Today Toyota premiered its next performance road car - the Toyota GR Corolla. After successful launch and positive reception of GR Yaris, as well as mid-cycle refresh of GT86 - now called GR86, Toyota has not stopped developing performance oriented road cars for auto enthusiasts.
The GR Corolla, in simple terms, is latest generation Corolla with GR Yaris engine and 4 wheel drive system. As you would expect from a larger and more expensive car, GR Corolla offers more power and more features.
Power output is increased from 272 to 304 metric horsepower (precisely 300 "American" horsepower) but this has been achieved without increasing bore or stroke. 4 wheel drive system now offers more granular driving modes, as well as other improvements and adaptations for the Corolla chassis.
Just like with Yaris, increased track width has translated in aggressive, extruding front and rear wings, setting apart GR Corolla from plain and boring regular Corollas.
Toyota Corolla is in same segment as VW Golf and Honda Civic, therefore it will directly compete with acclaimed performance hatch backs like Golf GTI, Golf R and Honda Civic Type R. Sticking with 3 cylinder engine might mean that Civic Type R will be slightly out of reach in terms of ultimate performance in dry conditions.
On the other hand, it will be great news for existing GR Yaris owners, as they will be able to apply some of these OEM improvements to their cars - including full 304 PS engine upgrade.
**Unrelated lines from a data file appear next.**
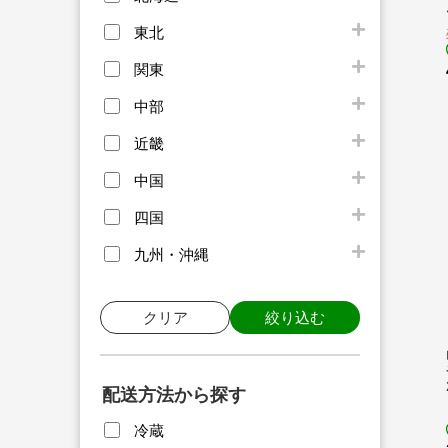
東北
関東
中部
近畿
中国
四国
九州・沖縄
クリア
絞り込む
配送方法から探す
冷蔵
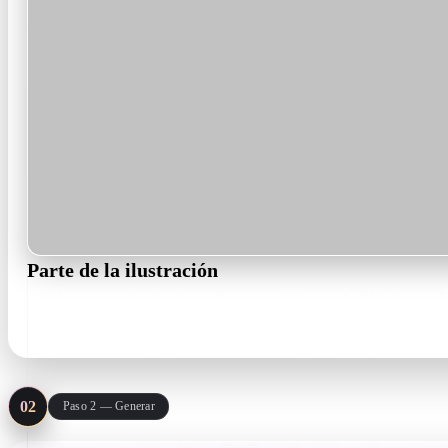
Parte de la ilustración
Sube la propia obra flat: icono, personaje, ilustración. ¿Sin imagen? 
PNG · JPG · text prompt
02
Paso 2 — Generar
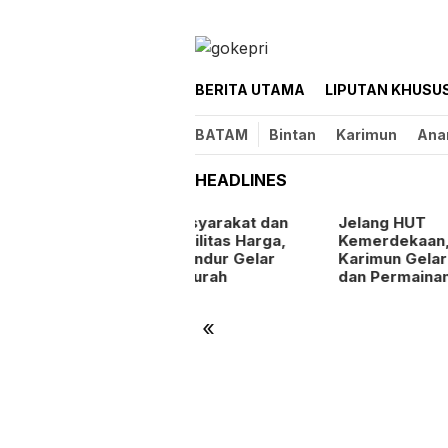
Loncat
ke
konten
BERITA UTAMA
LIPUTAN KHUSU
BATAM
Bintan
Karimun
Ana
HEADLINES
ntu Masyarakat dan
Jelang HUT
a Stabilitas Harga,
Kemerdekaan, Rutan
lsek Kundur Gelar
Karimun Gelar Porseni
ngan Murah
dan Permainan Tradisional
«
Fest
Bata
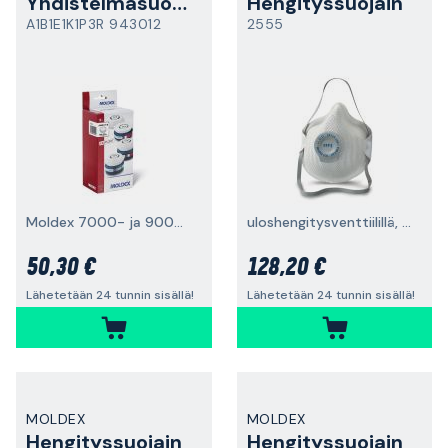
Yhdistelmäsuodatin
Hengityssuojain
A1B1E1K1P3R 943012
2555
Moldex 7000- ja 9000 -sarjojen maskeille, 2 kpl (pari)
uloshengitysventtiilillä, FFP3, 20 kpl
50,30 €
128,20 €
Lähetetään 24 tunnin sisällä!
Lähetetään 24 tunnin sisällä!
MOLDEX
MOLDEX
Hengityssuojain
Hengityssuojain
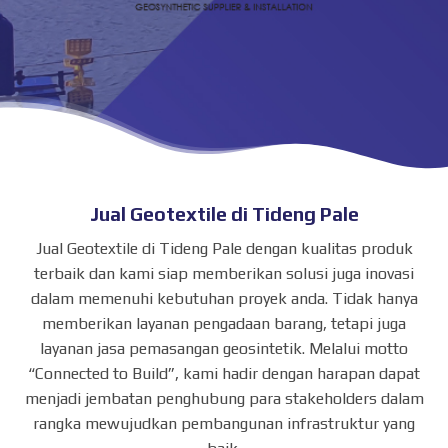
Jual Geotextile di Tideng Pale
Jual Geotextile di Tideng Pale dengan kualitas produk
terbaik dan kami siap memberikan solusi juga inovasi
dalam memenuhi kebutuhan proyek anda. Tidak hanya
memberikan layanan pengadaan barang, tetapi juga
layanan jasa pemasangan geosintetik. Melalui motto
“Connected to Build”, kami hadir dengan harapan dapat
menjadi jembatan penghubung para stakeholders dalam
rangka mewujudkan pembangunan infrastruktur yang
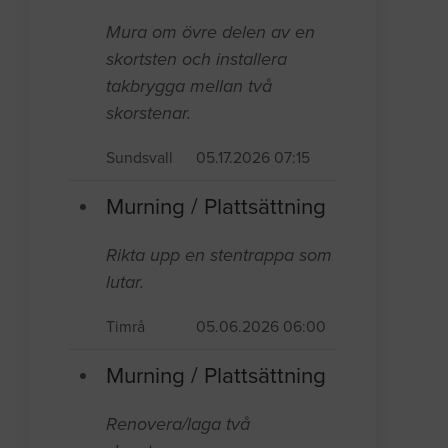
Mura om övre delen av en
skortsten och installera
takbrygga mellan två
skorstenar.
Sundsvall
05.17.2026 07:15
Murning / Plattsättning
Rikta upp en stentrappa som
lutar.
Timrå
05.06.2026 06:00
Murning / Plattsättning
Renovera/laga två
This also validates the strength and longevity of Toyota's 1.6 liter 3 cylinder engine - something that was debated as soon as the GR Yaris was released.
The issue of reliability has been discussed because of the very high output for an engine of this size. However, there are already several tuning houses in Japan which offer ~300 horsepower upgrade kit and, as far as I know, none have reported high failure rates.
Small 3 cylinder engine with big power and torque is what makes GR Yaris so magical and unique. In a larger and heavier Corolla this magic may not be as "magical". The question of reliability and hitting performance limits will return. Heavier car puts more stress on engine and increased stock power output in Corolla trim will further reduce whatever aftermarket gains there might still be in this 3 cylinder engine.
Putting outright performance and aftermarket potential aside, there is no denying that GR Corolla will be much more practical car. Which one to choose will depend on price and intended use.